I’ve found the best way to get my child to eat veggies are putting them in smoothies! Also I love the lentil pasta or pasta made of veggies too like zoodles (zucchini noodles).

Simone Garland on

This is great info! Curious do you know about how much vitamin D kids should be getting? Specifically 2yr olds.

T. Lyon on

My tip is to grow some of the veggies and fruits your family likes to eat. My kid was more willing to eat them because she was proud she grew what she was eating. It was a fun activity that we could do all growing season.

Lisa S on

Very thorough list!

Emily (Ross) Brewer on

This is great!! I try my best to offer the same foods we are eating to my baby to expose her to a wide range of options. However, I always have something on back up incase she refuses to eat it (picky toddler phase in full swing).

I also like to make sure she has a wide range of colors at each meal!

Katie Hahn on

Love the presentation idea! We have found that multiple exposures, without pressure to finish what they try, has been successful over time. I am also a fan of smoothies! It’s so easy to hide fruits and veggies that they wouldn’t normally eat!

Gabby on

Love this list!! We also don’t make a big deal about how much food they eat or force them to eat.

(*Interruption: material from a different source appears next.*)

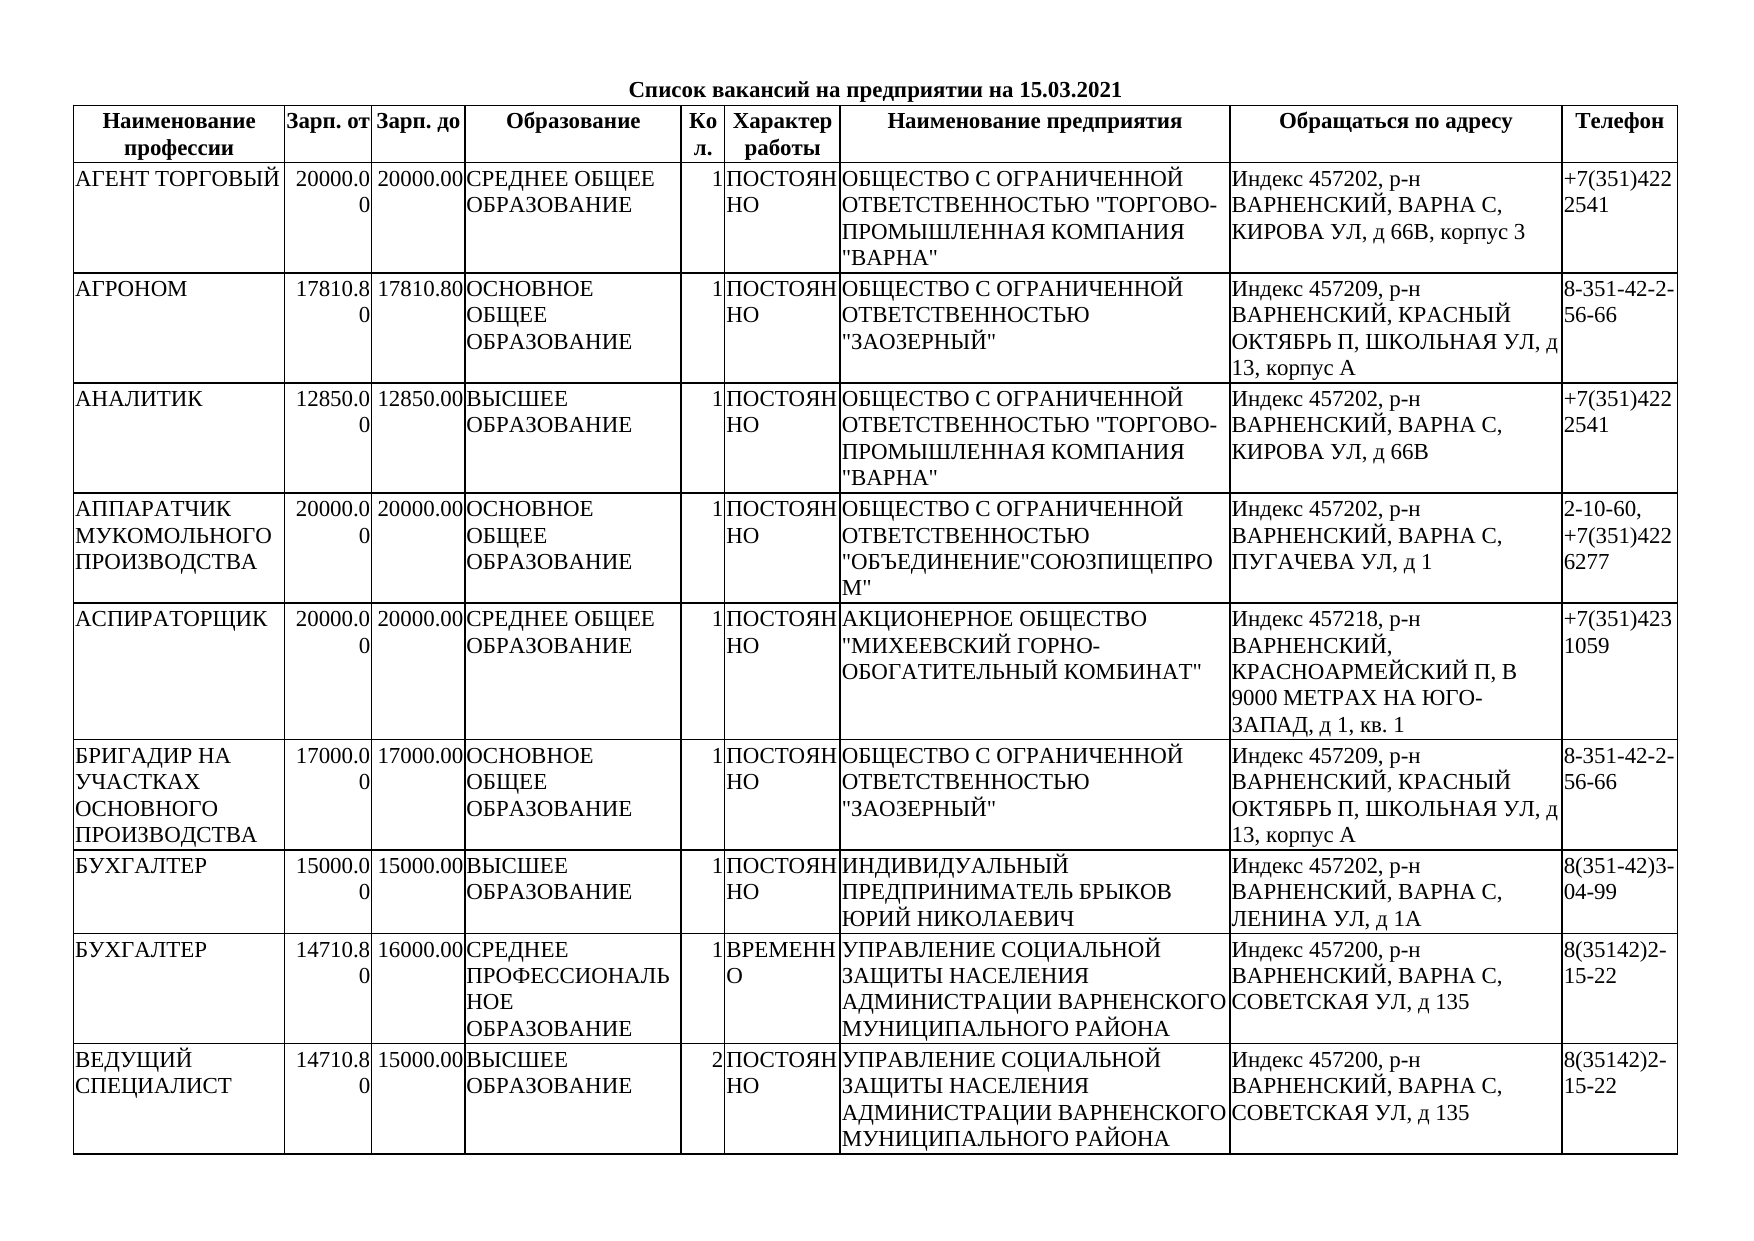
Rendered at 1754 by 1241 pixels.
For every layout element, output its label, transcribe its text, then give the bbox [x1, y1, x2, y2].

We’ve learned that they will eat when they’re hungry and will do so more willingly when there’s no pressure. Oh, and always offer a safe food!!

Kelsi on

I guess on that note it would be cool to see any tips for mommas with babies who were in the nicu, had any challenges specifically around feedings like who have or struggle with oral aversions etc

Aisha Yaccino on

Any recommendations for quick, healthy, budget friendly meals/snacks?

Katie on

These tips are great! I have not had a whole lot of success with veggies so some of these tips I’ll definitely be trying. Fruits on the other hand, probably because they tend to be sweet, are no problem. My motto has always and will continue to be try and try again.

Lauren on

I have a 9 month old who is already eating solids (avocado, toast, rice, etc.). Now he is starting to want more fruits and when he does not want veges, I add a dot of fruit pure to get him to eat them. This allows him to get all the nutrition he needs.

Nilsa on

My question is how can one establish consistency with eating between two coparenting homes? Eats fine at moms and won’t eat a thing at dads.